UN BON DEBUT ?

LA SEINE-SUR-MER : L’école privée dans le collimateur

Paru le jeudi 19 novembre 2009 dans Var Matin

 

 

L'adjointe à l'Éducation souhaite retirer l'aide allouée à la maternelle privée Sainte-Thérèse, soit près de 30 000 euros par an.

Un pavé dans la mare. C'est au détour d'une délibération présentée lors du dernier conseil municipal que l'adjointe à l'Éducation, Christine Sampéré, a planté la graine d'un futur débat sur le financement des écoles privées par des fonds publics. L'élue communiste a en effet lu un projet de délibération, qu'elle souhaite soumettre au vote lors d'un conseil municipal extraordinaire (1), réclamant la suppression de l'aide communale versée aux écoles maternelles privées de la ville. En l'occurrence, il n'en existe qu'une : l'école Sainte-Thérèse.

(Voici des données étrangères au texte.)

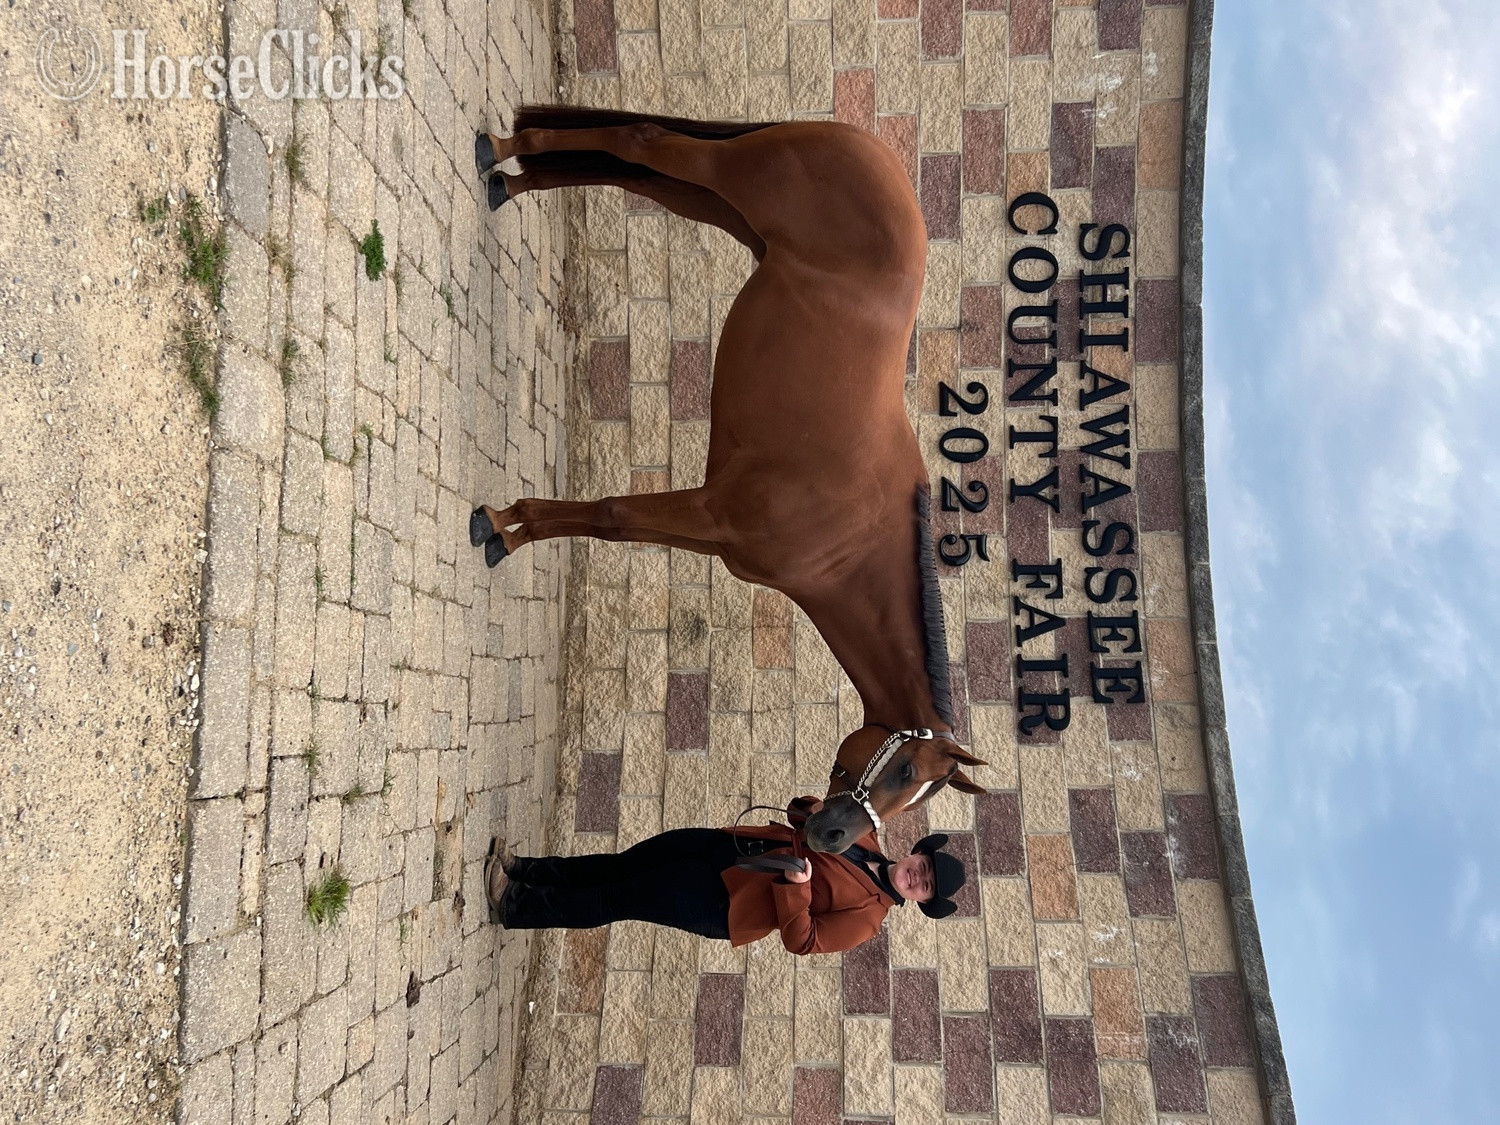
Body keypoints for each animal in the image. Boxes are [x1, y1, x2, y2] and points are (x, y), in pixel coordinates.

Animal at [469, 106, 988, 853]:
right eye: (905, 769)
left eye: (917, 790)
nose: (832, 836)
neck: (849, 538)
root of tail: (859, 142)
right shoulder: (712, 511)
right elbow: (610, 514)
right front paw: (506, 528)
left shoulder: (712, 534)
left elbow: (613, 524)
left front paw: (512, 525)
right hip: (724, 176)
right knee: (639, 142)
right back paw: (507, 150)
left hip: (725, 210)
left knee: (637, 172)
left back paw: (514, 180)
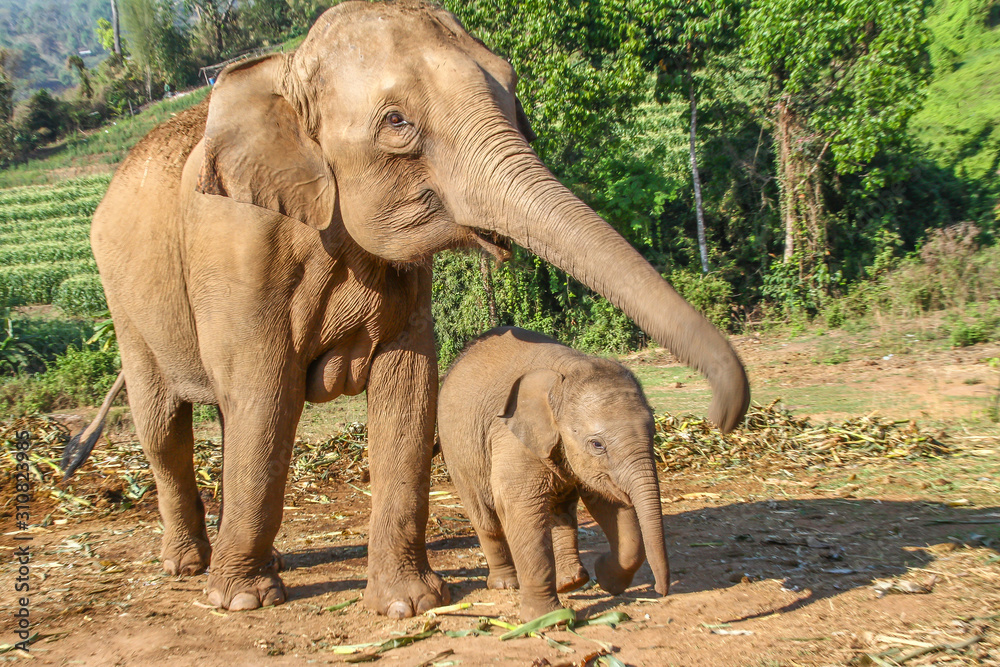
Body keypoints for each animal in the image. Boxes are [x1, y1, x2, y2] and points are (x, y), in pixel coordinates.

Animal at [437, 327, 669, 620]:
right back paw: (507, 584)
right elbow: (519, 506)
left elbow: (607, 502)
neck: (567, 370)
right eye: (597, 444)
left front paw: (606, 578)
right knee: (485, 517)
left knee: (561, 510)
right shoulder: (509, 437)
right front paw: (546, 620)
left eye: (653, 431)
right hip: (458, 454)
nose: (662, 592)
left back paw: (571, 582)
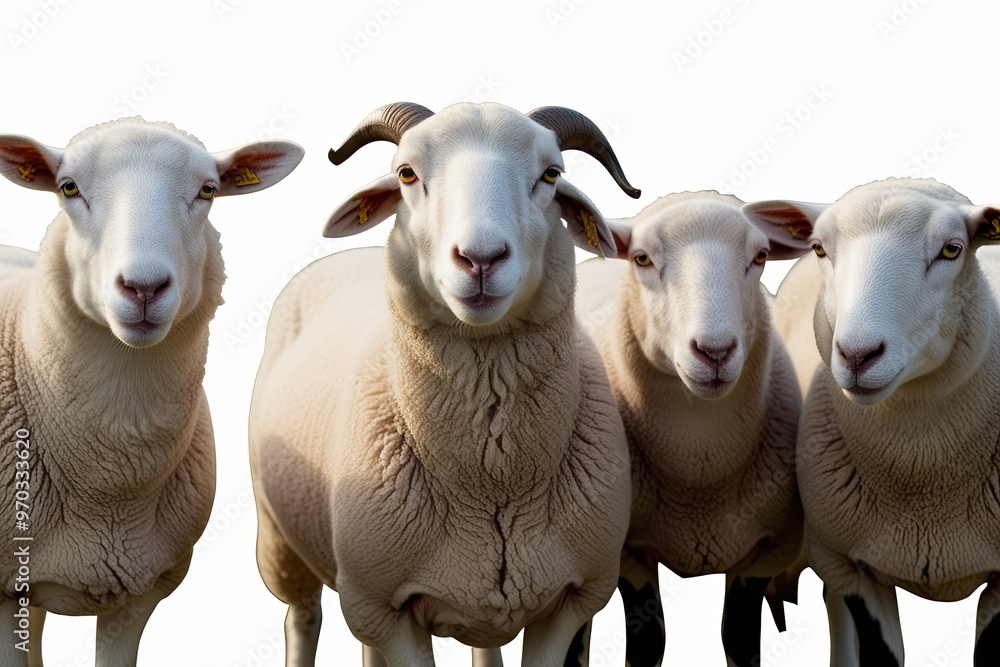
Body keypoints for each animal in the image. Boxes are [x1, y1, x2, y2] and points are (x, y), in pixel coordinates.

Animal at [0, 117, 303, 667]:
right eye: (68, 187)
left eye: (208, 190)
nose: (143, 288)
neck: (109, 483)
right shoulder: (4, 589)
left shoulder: (138, 591)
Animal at [248, 101, 639, 667]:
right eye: (407, 174)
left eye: (551, 174)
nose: (481, 259)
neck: (493, 482)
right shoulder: (382, 606)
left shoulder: (576, 597)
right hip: (283, 543)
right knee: (302, 617)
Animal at [573, 191, 805, 667]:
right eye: (642, 258)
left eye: (761, 256)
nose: (714, 352)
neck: (698, 462)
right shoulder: (628, 553)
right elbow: (648, 644)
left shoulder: (768, 549)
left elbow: (738, 637)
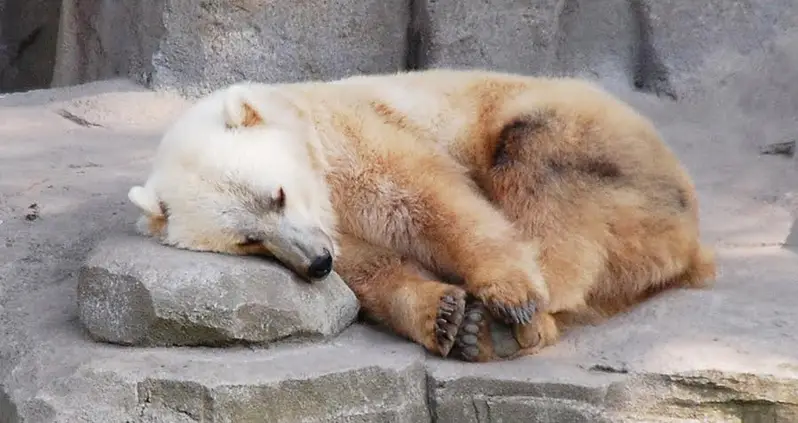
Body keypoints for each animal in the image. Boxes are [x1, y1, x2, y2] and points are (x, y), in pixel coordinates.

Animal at [127, 68, 716, 362]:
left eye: (278, 194)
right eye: (249, 240)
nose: (316, 263)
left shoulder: (355, 135)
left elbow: (422, 199)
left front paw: (507, 295)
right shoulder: (334, 228)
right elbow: (370, 268)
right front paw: (445, 315)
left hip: (597, 146)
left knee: (542, 171)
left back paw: (516, 319)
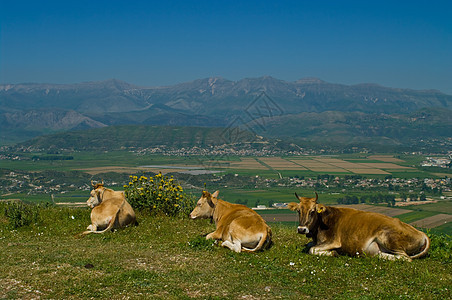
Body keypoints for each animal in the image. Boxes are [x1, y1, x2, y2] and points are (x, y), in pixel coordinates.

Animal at [290, 192, 430, 260]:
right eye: (298, 211)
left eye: (312, 211)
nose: (301, 229)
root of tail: (422, 234)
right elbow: (309, 245)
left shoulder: (334, 241)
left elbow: (312, 249)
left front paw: (334, 253)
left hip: (388, 237)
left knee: (406, 258)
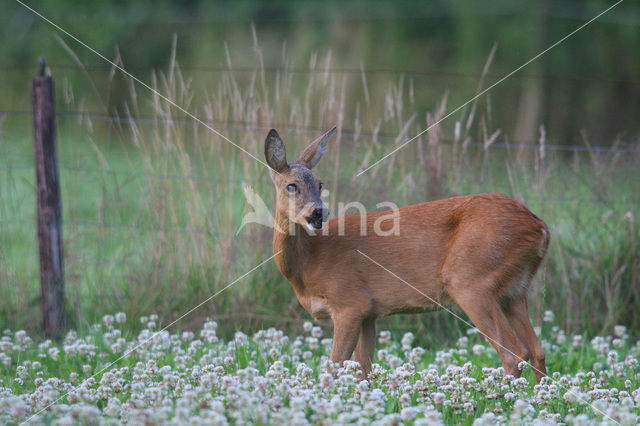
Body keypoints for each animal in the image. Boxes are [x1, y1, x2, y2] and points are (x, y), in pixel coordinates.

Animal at [264, 126, 552, 382]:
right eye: (291, 185)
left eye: (319, 183)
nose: (318, 212)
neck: (308, 263)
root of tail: (540, 227)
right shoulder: (369, 313)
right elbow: (364, 372)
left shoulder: (349, 302)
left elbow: (333, 368)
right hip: (515, 290)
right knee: (537, 351)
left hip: (472, 281)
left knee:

La loi oblige les villes à participer au fonctionnement des écoles élémentaires privées sous contrat d'association, par le biais d'un forfait fixé par élève. En clair, pour chaque enfant scolarisé à l'école élémentaire Sainte-Thérèse, la Ville doit payer environ 600 euros, soit l'équivalent de ce que l'élève lui coûterait s'il était inscrit dans une école publique de la commune.

« Défendre le secteur public »

En revanche, la scolarisation n'étant obligatoire qu'à partir de six ans, les collectivités ne sont pas tenues aux mêmes engagements vis-à-vis des écoles maternelles. C'est pourtant ce que la commune faisait depuis 2005 en versant près de 30 000 euros par an pour les 46 petits Seynois inscrits à la maternelle Sainte-Thérèse. C'est cet argent que l'adjointe à l'Éducation entend récupérer et « reverser à l'école publique ».

Son argument principal ? « Défendre l'école laïque et républicaine » attaquée selon elle par la loi Carle. Votée le 28 septembre dernier à l'Assemblée nationale, elle demande aux collectivités de payer, sous certaines conditions (2), le forfait pour les élèves scolarisés dans les écoles privées situées en dehors de la commune.

Pour Christine Sampéré, cette loi institue « une triple peine pour les communes ». « Elle encourage l'exode scolaire vers le privé (...), grève les budgets locaux (...) et anéantit la gestion prévisionnelle et la programmation des investissements qui deviendront plus aléatoires chaque année », écrit-elle dans son projet de délibération. Elle demande à la municipalité de ne pas contribuer aux écoles maternelles privées hors commune.

Lettres mortes

Une telle déclaration est accueillie fraîchement par Philippe Laurent, président de l'Ogec (Organisme de gestion de l'enseignement catholique), l'association qui gère l'établissement Sainte-Thérèse. Sans contact avec la municipalité, il n'a pas été informé des intentions de l'adjointe à l'Éducation. Déjà, en cours d'année scolaire 2008-2009, la Ville avait baissé sa contribution de 10 000 euros sans crier gare.

« J'ai écrit à plusieurs reprises au maire et à Mme Sampéré, je n'ai jamais reçu de réponse », regrette Philippe Laurent. Ce dernier souhaite « établir une discussion avec la mairie » pour expliquer que « notre école est un service d'État avec des enseignants payés par l'État ».

Si l'enveloppe allouée à la maternelle Sainte-Thérèse disparaissait, « cela mettrait en danger la vie de l'école ». Et Philippe Laurent de prévenir : « Nous emploierons tous les moyens pour faire respecter nos droits ».

S'il venait à s'inviter en séance publique, nul doute que ce sujet politique, voire idéologique, ferait des étincelles.

mvalmalette@varmatin.com

1. La date n'a pas encore été fixée mais le maire s'est dit « favorable » sur le principe.

2. Lorsque l'inscription dans une école privée extérieure est liée aux obligations professionnelles des parents, pour regrouper une fratrie ou encore pour des raisons médicales.